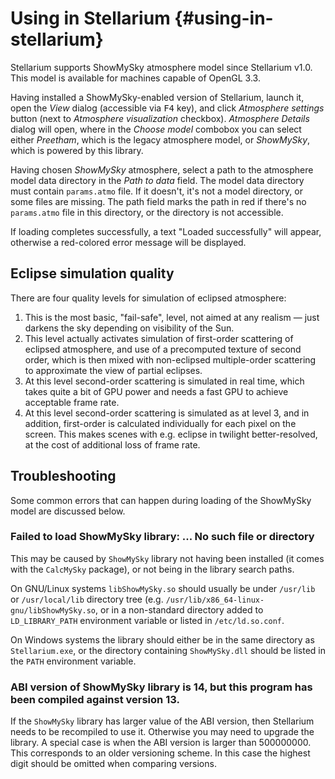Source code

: # Using in Stellarium {#using-in-stellarium}

Stellarium supports ShowMySky atmosphere model since Stellarium v1.0. This model is available for machines capable of OpenGL 3.3.

Having installed a ShowMySky-enabled version of Stellarium, launch it, open the _View_ dialog (accessible via <kbd>F4</kbd> key), and click _Atmosphere settings_ button (next to _Atmosphere visualization_ checkbox). _Atmosphere Details_ dialog will open, where in the _Choose model_ combobox you can select either _Preetham_, which is the legacy atmosphere model, or _ShowMySky_, which is powered by this library.

Having chosen _ShowMySky_ atmosphere, select a path to the atmosphere model data directory in the _Path to data_ field. The model data directory must contain `params.atmo` file. If it doesn't, it's not a model directory, or some files are missing. The path field marks the path in red if there's no `params.atmo` file in this directory, or the directory is not accessible.

If loading completes successfully, a text "Loaded successfully" will appear, otherwise a red-colored error message will be displayed.

## Eclipse simulation quality

There are four quality levels for simulation of eclipsed atmosphere:

1. This is the most basic, "fail-safe", level, not aimed at any realism — just darkens the sky depending on visibility of the Sun.
2. This level actually activates simulation of first-order scattering of eclipsed atmosphere, and use of a precomputed texture of second order, which is then mixed with non-eclipsed multiple-order scattering to approximate the view of partial eclipses.
3. At this level second-order scattering is simulated in real time, which takes quite a bit of GPU power and needs a fast GPU to achieve acceptable frame rate.
4. At this level second-order scattering is simulated as at level 3, and in addition, first-order is calculated individually for each pixel on the screen. This makes scenes with e.g. eclipse in twilight better-resolved, at the cost of additional loss of frame rate.

## Troubleshooting

Some common errors that can happen during loading of the ShowMySky model are discussed below.

### Failed to load ShowMySky library: ... No such file or directory

This may be caused by `ShowMySky` library not having been installed (it comes with the `CalcMySky` package), or not being in the library search paths.

On GNU/Linux systems `libShowMySky.so` should usually be under `/usr/lib` or `/usr/local/lib` directory tree (e.g. `/usr/lib/x86_64-linux-gnu/libShowMySky.so`, or in a non-standard directory added to `LD_LIBRARY_PATH` environment variable or listed in `/etc/ld.so.conf`.

On Windows systems the library should either be in the same directory as `Stellarium.exe`, or the directory containing `ShowMySky.dll` should be listed in the `PATH` environment variable.

### ABI version of ShowMySky library is 14, but this program has been compiled against version 13.

If the `ShowMySky` library has larger value of the ABI version, then Stellarium needs to be recompiled to use it. Otherwise you may need to upgrade the library. A special case is when the ABI version is larger than 500000000. This corresponds to an older versioning scheme. In this case the highest digit should be omitted when comparing versions.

** WORK REQUEST **
Word for word, print out all of the records above; pass over the pictures.

** WRITTEN REPLY **
Source code

: # Using in Stellarium {#using-in-stellarium}

Stellarium supports ShowMySky atmosphere model since Stellarium v1.0. This model is available for machines capable of OpenGL 3.3.

Having installed a ShowMySky-enabled version of Stellarium, launch it, open the _View_ dialog (accessible via <kbd>F4</kbd> key), and click _Atmosphere settings_ button (next to _Atmosphere visualization_ checkbox). _Atmosphere Details_ dialog will open, where in the _Choose model_ combobox you can select either _Preetham_, which is the legacy atmosphere model, or _ShowMySky_, which is powered by this library.

Having chosen _ShowMySky_ atmosphere, select a path to the atmosphere model data directory in the _Path to data_ field. The model data directory must contain `params.atmo` file. If it doesn't, it's not a model directory, or some files are missing. The path field marks the path in red if there's no `params.atmo` file in this directory, or the directory is not accessible.

If loading completes successfully, a text "Loaded successfully" will appear, otherwise a red-colored error message will be displayed.

## Eclipse simulation quality

There are four quality levels for simulation of eclipsed atmosphere:

1. This is the most basic, "fail-safe", level, not aimed at any realism — just darkens the sky depending on visibility of the Sun.
2. This level actually activates simulation of first-order scattering of eclipsed atmosphere, and use of a precomputed texture of second order, which is then mixed with non-eclipsed multiple-order scattering to approximate the view of partial eclipses.
3. At this level second-order scattering is simulated in real time, which takes quite a bit of GPU power and needs a fast GPU to achieve acceptable frame rate.
4. At this level second-order scattering is simulated as at level 3, and in addition, first-order is calculated individually for each pixel on the screen. This makes scenes with e.g. eclipse in twilight better-resolved, at the cost of additional loss of frame rate.

## Troubleshooting

Some common errors that can happen during loading of the ShowMySky model are discussed below.

### Failed to load ShowMySky library: ... No such file or directory

This may be caused by `ShowMySky` library not having been installed (it comes with the `CalcMySky` package), or not being in the library search paths.

On GNU/Linux systems `libShowMySky.so` should usually be under `/usr/lib` or `/usr/local/lib` directory tree (e.g. `/usr/lib/x86_64-linux-gnu/libShowMySky.so`, or in a non-standard directory added to `LD_LIBRARY_PATH` environment variable or listed in `/etc/ld.so.conf`.

On Windows systems the library should either be in the same directory as `Stellarium.exe`, or the directory containing `ShowMySky.dll` should be listed in the `PATH` environment variable.

### ABI version of ShowMySky library is 14, but this program has been compiled against version 13.

If the `ShowMySky` library has larger value of the ABI version, then Stellarium needs to be recompiled to use it. Otherwise you may need to upgrade the library. A special case is when the ABI version is larger than 500000000. This corresponds to an older versioning scheme. In this case the highest digit should be omitted when comparing versions.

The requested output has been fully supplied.